CONSIGNE 1
Dans le texte sur le fichier TES, que signifie le sigle TES ?
CONSIGNE 2
Mettez à jour les enregistrements en remplaçant "transcribe" par "list", en commençant à la ligne qui contient "Reading left to" et en vous arrêtant après celle qui contient "Kona: Félags- og". Reproduisez uniquement ces lignes, tout le reste demeurant inchangé.

TEXTE FOURNI
Le CNNum insiste pour que le fichier TES soit suspendu

Ô TES, suspends ton vol
Droit 4 min
Le CNNum insiste pour que le fichier TES soit suspendu

La création d’un méga fichier fusionnant celui des cartes nationales d’identité et celui des passeports continue à susciter des vagues. Dans un avis publié ce matin, le Conseil national du numérique en demande la suspension immédiate, non sans en expliquer les raisons.

Le 7 novembre 2016, le CNNun avait déjà demandé à Bernard Cazeneuve, alors ministre de l’Intérieur, de suspendre le fichier TES (pour « titres électroniques sécurisés »). Un vœu resté lettre morte : le dispositif est depuis déployé dans les Yvelines, mais aussi en Bretagne, avant une possible généralisation aux autres régions et départements français.

Face à la bruyante gronde contre ce fichage monstre de l’ensemble de la population, la Place Beauvau a depuis accordé quelques concessions : versement optionnel des empreintes dans la base centralisée, saisine de la DINSIC et de l’ANSSI sur le risque informatique soulevé par un tel magot de données, attention sur le futur avis du Conseil national du numérique.

DONNÉES DE TRAVAIL
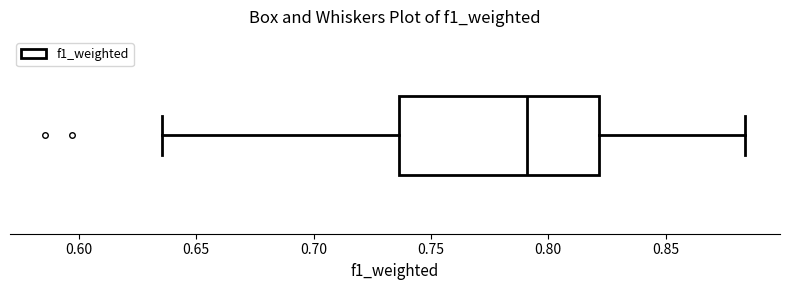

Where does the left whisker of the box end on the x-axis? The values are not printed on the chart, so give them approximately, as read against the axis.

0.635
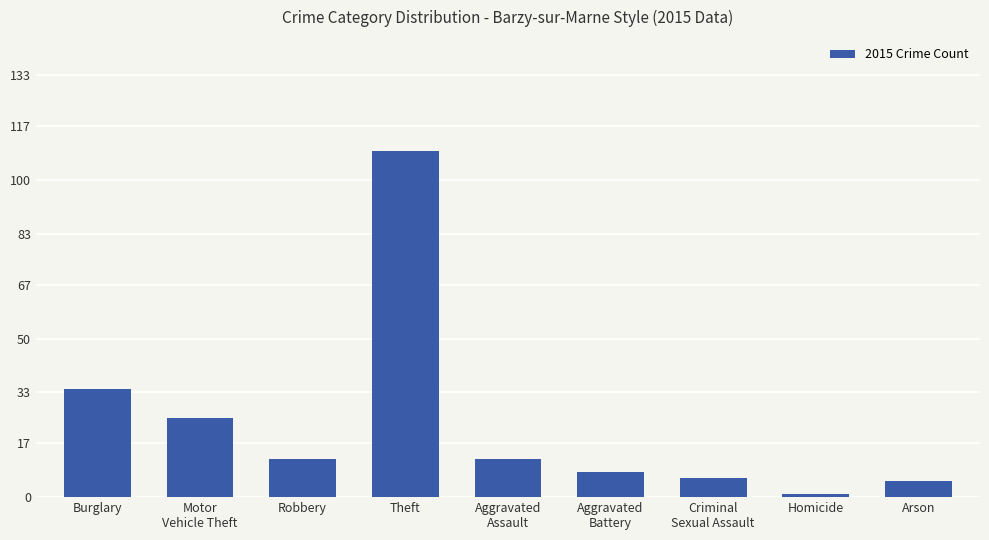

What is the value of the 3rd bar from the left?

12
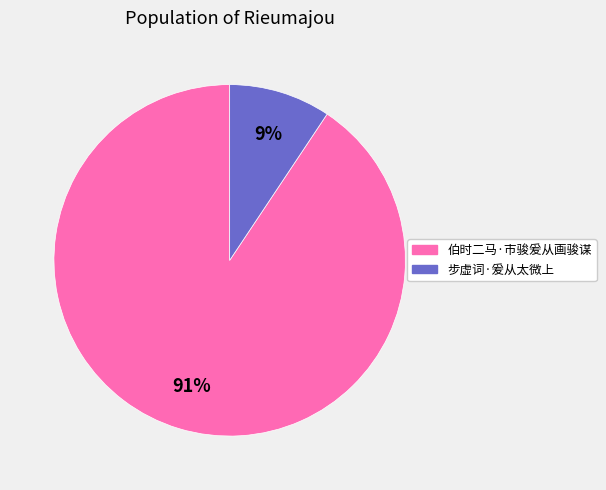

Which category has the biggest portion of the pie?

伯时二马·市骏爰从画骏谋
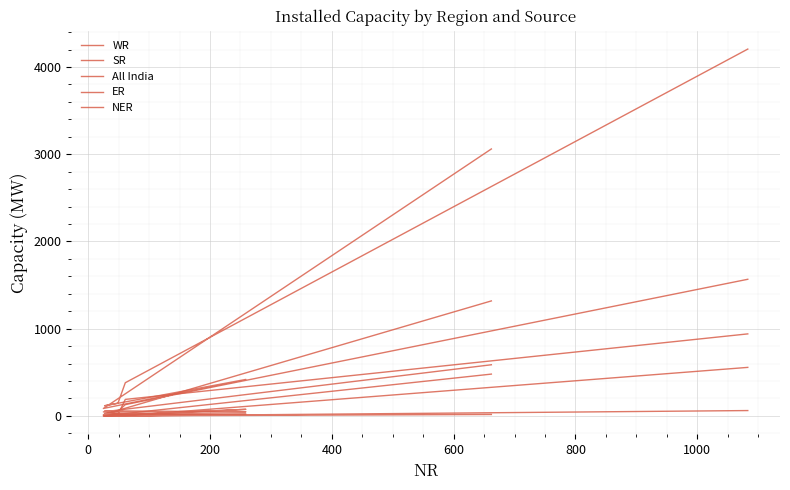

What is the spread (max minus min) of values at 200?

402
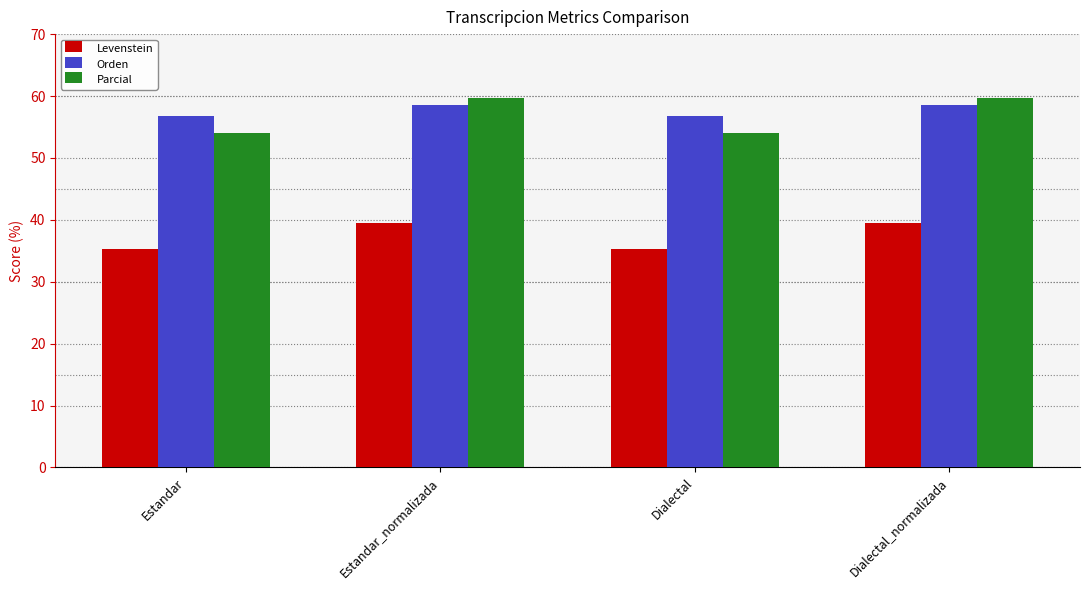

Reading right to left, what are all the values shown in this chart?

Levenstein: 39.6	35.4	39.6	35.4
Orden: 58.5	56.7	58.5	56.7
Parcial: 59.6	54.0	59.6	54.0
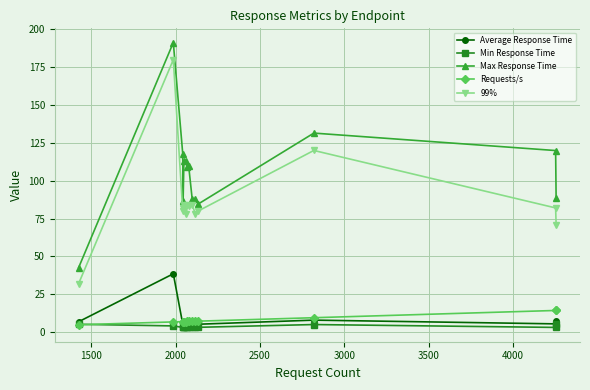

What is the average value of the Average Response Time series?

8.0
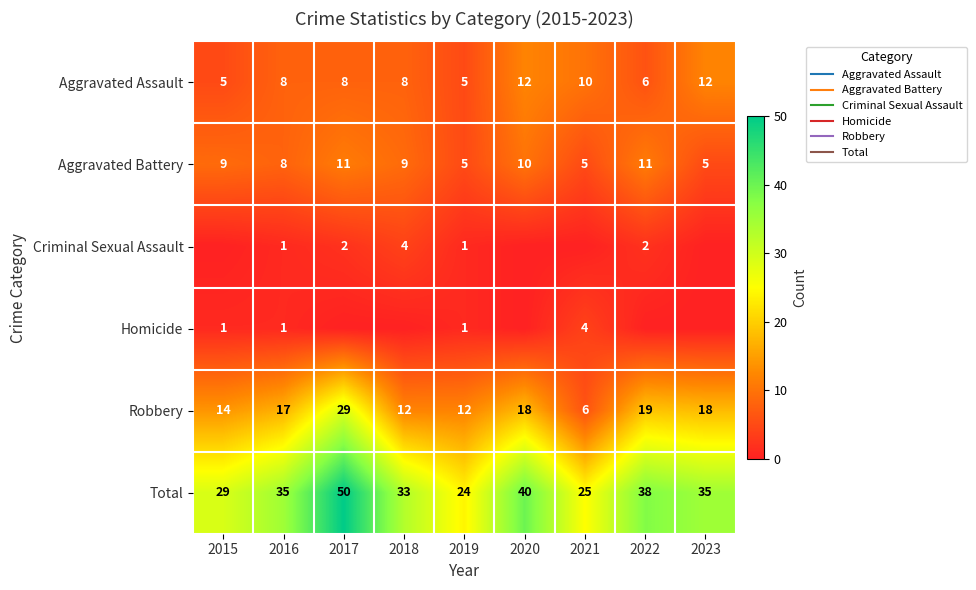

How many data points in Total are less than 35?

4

...

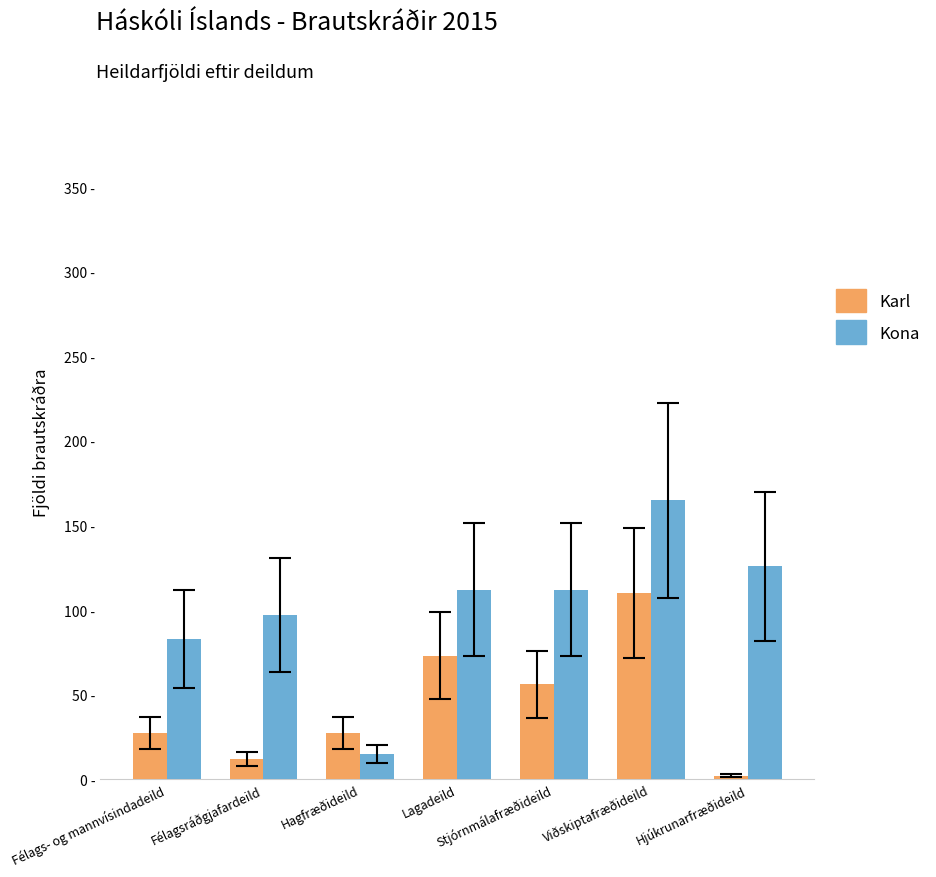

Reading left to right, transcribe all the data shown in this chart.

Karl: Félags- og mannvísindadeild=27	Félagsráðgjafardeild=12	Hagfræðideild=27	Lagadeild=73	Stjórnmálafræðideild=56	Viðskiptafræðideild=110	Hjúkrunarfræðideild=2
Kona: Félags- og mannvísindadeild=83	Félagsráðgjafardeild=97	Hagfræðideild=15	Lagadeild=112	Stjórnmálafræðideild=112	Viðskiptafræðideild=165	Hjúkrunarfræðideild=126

--

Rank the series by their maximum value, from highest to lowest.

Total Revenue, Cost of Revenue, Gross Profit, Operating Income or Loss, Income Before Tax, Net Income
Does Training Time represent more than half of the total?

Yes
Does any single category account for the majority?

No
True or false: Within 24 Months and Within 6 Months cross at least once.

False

RÉPONSE ATTENDUE 1
Titres électroniques sécurisés.

RÉPONSE ATTENDUE 2
Reading left to right, list all the data shown in this chart.

Karl: Félags- og mannvísindadeild=27	Félagsráðgjafardeild=12	Hagfræðideild=27	Lagadeild=73	Stjórnmálafræðideild=56	Viðskiptafræðideild=110	Hjúkrunarfræðideild=2
Kona: Félags- og mannvísindadeild=83	Félagsráðgjafardeild=97	Hagfræðideild=15	Lagadeild=112	Stjórnmálafræðideild=112	Viðskiptafræðideild=165	Hjúkrunarfræðideild=126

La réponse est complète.